Each entry below is to be printed verbatim.
** Supplied material follows **
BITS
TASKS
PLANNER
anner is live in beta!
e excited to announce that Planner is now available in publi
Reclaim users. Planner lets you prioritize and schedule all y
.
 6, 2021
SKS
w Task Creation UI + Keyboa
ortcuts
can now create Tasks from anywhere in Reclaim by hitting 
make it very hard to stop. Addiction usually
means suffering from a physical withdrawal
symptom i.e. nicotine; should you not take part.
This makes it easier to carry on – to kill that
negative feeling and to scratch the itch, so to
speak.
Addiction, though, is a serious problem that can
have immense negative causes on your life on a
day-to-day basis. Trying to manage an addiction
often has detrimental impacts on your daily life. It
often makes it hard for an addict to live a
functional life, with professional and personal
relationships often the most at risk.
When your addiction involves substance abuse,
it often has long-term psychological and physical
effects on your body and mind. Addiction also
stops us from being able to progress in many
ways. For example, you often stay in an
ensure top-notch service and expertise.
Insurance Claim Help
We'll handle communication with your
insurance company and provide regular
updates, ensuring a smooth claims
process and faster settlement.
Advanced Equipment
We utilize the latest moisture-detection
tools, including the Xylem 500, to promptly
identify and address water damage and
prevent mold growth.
** End of Supplied material **
Result below:
BITS
TASKS
PLANNER
anner is live in beta!
e excited to announce that Planner is now available in publi
Reclaim users. Planner lets you prioritize and schedule all y
.
 6, 2021
SKS
w Task Creation UI + Keyboa
ortcuts
can now create Tasks from anywhere in Reclaim by hitting 
make it very hard to stop. Addiction usually
means suffering from a physical withdrawal
symptom i.e. nicotine; should you not take part.
This makes it easier to carry on – to kill that
negative feeling and to scratch the itch, so to
speak.
Addiction, though, is a serious problem that can
have immense negative causes on your life on a
day-to-day basis. Trying to manage an addiction
often has detrimental impacts on your daily life. It
often makes it hard for an addict to live a
functional life, with professional and personal
relationships often the most at risk.
When your addiction involves substance abuse,
it often has long-term psychological and physical
effects on your body and mind. Addiction also
stops us from being able to progress in many
ways. For example, you often stay in an
ensure top-notch service and expertise.
Insurance Claim Help
We'll handle communication with your
insurance company and provide regular
updates, ensuring a smooth claims
process and faster settlement.
Advanced Equipment
We utilize the latest moisture-detection
tools, including the Xylem 500, to promptly
identify and address water damage and
prevent mold growth.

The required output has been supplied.